* _PROBLEM TO WORK ON_
Reproduce the lines verbatim, starting with the line that contains "Required. A variable" and going on through the line that contains "#### Other resources".

* _AVAILABLE DATA_
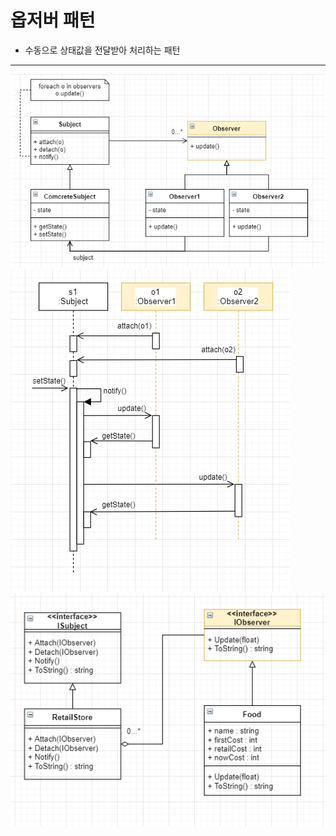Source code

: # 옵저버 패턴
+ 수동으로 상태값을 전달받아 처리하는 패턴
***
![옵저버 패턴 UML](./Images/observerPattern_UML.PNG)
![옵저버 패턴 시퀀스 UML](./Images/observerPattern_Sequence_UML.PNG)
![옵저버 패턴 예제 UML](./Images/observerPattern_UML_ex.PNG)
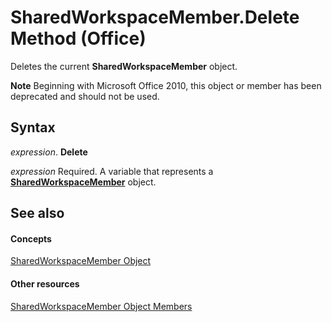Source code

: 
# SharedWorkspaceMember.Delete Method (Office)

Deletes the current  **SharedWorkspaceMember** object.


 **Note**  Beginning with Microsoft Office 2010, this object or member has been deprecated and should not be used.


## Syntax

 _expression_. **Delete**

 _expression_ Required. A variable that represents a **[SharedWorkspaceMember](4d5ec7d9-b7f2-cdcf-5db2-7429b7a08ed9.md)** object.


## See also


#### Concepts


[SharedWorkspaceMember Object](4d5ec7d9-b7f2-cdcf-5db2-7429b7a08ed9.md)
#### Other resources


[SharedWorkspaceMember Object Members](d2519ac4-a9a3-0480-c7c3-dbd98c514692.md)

--

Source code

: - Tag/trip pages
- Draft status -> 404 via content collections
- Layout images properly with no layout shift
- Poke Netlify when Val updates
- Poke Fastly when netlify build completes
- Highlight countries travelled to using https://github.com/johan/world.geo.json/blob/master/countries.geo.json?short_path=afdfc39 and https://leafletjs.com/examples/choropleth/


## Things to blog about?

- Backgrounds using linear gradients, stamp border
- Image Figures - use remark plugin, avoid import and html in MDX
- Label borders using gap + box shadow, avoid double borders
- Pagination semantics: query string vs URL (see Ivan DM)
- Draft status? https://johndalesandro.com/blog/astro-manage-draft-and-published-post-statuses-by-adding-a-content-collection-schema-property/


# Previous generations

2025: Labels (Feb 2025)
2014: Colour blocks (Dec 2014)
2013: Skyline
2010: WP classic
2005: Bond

...

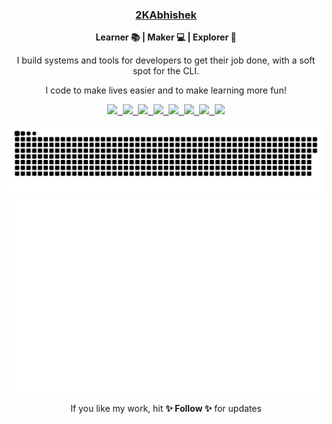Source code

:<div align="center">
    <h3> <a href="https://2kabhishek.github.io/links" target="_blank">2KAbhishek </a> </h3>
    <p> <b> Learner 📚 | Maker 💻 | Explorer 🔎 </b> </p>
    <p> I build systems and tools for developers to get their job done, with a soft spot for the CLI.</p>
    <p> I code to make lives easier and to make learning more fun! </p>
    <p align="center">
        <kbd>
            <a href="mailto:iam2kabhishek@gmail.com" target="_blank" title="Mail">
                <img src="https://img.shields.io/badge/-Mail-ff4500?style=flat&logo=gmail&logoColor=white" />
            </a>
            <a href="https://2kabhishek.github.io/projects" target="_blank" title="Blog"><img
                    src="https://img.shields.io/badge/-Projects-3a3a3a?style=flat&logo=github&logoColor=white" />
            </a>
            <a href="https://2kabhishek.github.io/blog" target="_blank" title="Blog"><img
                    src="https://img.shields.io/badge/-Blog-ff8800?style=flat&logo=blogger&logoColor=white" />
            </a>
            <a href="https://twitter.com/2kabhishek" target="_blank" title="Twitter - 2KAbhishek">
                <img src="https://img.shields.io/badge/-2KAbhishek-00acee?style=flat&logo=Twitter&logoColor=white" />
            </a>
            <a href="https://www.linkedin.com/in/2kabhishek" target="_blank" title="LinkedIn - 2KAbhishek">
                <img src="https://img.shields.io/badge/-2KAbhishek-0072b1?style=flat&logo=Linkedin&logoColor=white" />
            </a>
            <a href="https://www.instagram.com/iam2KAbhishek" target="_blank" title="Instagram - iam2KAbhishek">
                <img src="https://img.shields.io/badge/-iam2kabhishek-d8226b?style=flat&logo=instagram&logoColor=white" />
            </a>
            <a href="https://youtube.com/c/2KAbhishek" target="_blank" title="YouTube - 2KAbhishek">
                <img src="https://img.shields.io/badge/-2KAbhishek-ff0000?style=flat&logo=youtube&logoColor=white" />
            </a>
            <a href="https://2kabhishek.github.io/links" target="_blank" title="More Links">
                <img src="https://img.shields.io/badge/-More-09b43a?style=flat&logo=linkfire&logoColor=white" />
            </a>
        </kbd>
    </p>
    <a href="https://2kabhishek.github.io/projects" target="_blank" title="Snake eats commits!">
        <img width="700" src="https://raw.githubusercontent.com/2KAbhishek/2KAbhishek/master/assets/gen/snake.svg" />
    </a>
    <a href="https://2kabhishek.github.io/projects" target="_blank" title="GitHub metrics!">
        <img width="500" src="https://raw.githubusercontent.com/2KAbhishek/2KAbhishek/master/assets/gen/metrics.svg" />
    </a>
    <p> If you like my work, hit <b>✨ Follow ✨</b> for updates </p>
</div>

* _EXERCISE ANSWER_
 _expression_ Required. A variable that represents a **[SharedWorkspaceMember](4d5ec7d9-b7f2-cdcf-5db2-7429b7a08ed9.md)** object.


## See also


#### Concepts


[SharedWorkspaceMember Object](4d5ec7d9-b7f2-cdcf-5db2-7429b7a08ed9.md)
#### Other resources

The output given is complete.